Source passage ::
-- Opening Marker --
The Bank of New York Mellon, London Branch v Essar Steel India Limited revolved around a set of unsecured loan notes, under which Essar owed certain amounts to BNY Mellon. BNY Mellon had asked the court for a declaration of the amount due and payable.
The trust deed that created the notes stated that Essar had irrevocably appointed Law Debenture to receive notice of any legal proceedings in England on its behalf. This kind of provision, often called a “service agent” clause, creates a place in England where one party to a contract can serve proceedings on another party. This avoids the significant cost and delay involved in serving process overseas.
It is common to include service agent provisions in all kinds of commercial contract, including share sale agreements, investment and shareholders’ agreements, joint venture agreements, supply contracts and securities instruments.
When bringing proceedings for the declaration, therefore, BNY Mellon served notice of its claim on Law Debenture. The question arose whether BNY Mellon had validly served notice, particularly if Law Debenture were no longer authorised to accept it for Essar. The court said it had.
The judge’s view was that the relevant clause in the trust deed created a “binding promise” between BNY Mellon and Essar that serving notice on Law Debenture would be effective to bring proceedings in England. This was so, even if Essar had ended Law Debenture’s appointment as its service agent.
This is the latest in a line of decisions that show how careful commercial parties need to be when drafting and complying with service agent clauses.
The clause in this case was particularly strict. Essar had “irrevocably” appointed Law Debenture as its agent, and was able to appoint a substitute agent only if Law Debenture ceased to be able to act for Essar or no longer had an address in England. Often, a service agent clause is more flexible and allows a party to appoint a substitute agent in England, provided it notifies the other party.
However, regardless of how “flexible” the service agent clause is, it is critical to ensure arrangements remain in place to collect any notices of claim. If the original service agent is to be removed or replaced, it is vital to follow any procedures set out in the contract and inform the other side.
Failing to do so could mean the appointing party remains oblivious to legal proceedings and may risk default judgment being entered against it.
FRC publishes FAQs on UK Corporate Governance Code 2018
The Financial Reporting Council (FRC) has published a series of frequently asked questions on the new UK Corporate Governance Code, which will apply to financial years beginning on or after 1 January 2019.
-- Closing Marker --
Dataset content ::
-- Opening Marker --
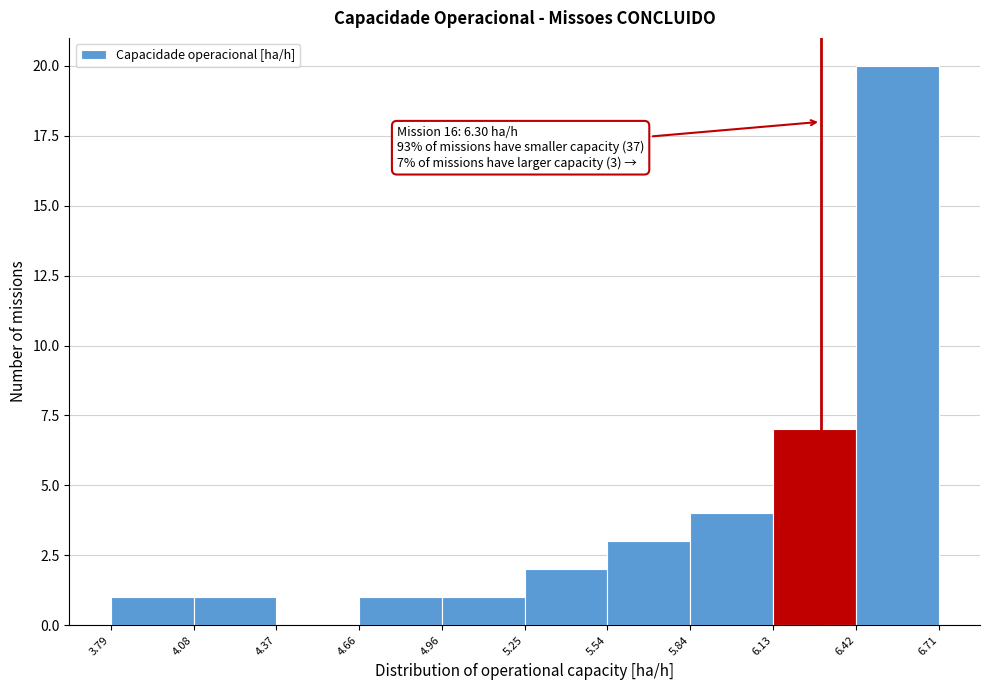

Over which range of the x-axis is the bar tallest?

6.42 to 6.71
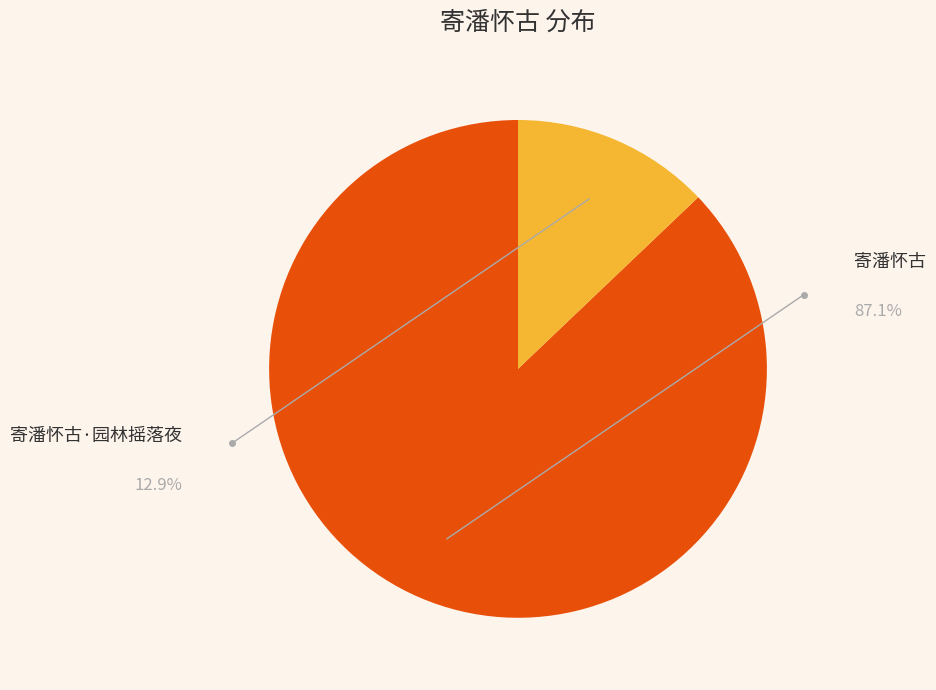

To the nearest percent, what is the difference between the 寄潘怀古·园林摇落夜 and 寄潘怀古 slice percentages?

74%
-- Closing Marker --
Task 1 ::
In the passage on service agent clauses, translate this sentence into Spanish: "Failing to do so could mean the appointing party remains oblivious to legal proceedings and may risk default judgment being entered against it."
Task 2 ::
From the passage on service agent clauses, output the part that opens with the words containing "The judge’s view" and closes with "its service agent.".
Task 3 ::
In one to three sentences, state why the passage on service agent clauses says BNY Mellon validly served notice on Law Debenture, even if Essar had ended Law Debenture's appointment.

Exercise output 1 ::
No hacerlo podría significar que la parte que hizo el nombramiento permanezca ajena a los procedimientos judiciales y corra el riesgo de que se dicte una sentencia en rebeldía en su contra.

Exercise output 2 ::
The judge’s view was that the relevant clause in the trust deed created a “binding promise” between BNY Mellon and Essar that serving notice on Law Debenture would be effective to bring proceedings in England. This was so, even if Essar had ended Law Debenture’s appointment as its service agent.

Exercise output 3 ::
The judge found that the clause in the trust deed created a "binding promise" between BNY Mellon and Essar that serving notice on Law Debenture would be effective to bring proceedings in England. That promise held even if Essar had ended Law Debenture's appointment as its service agent.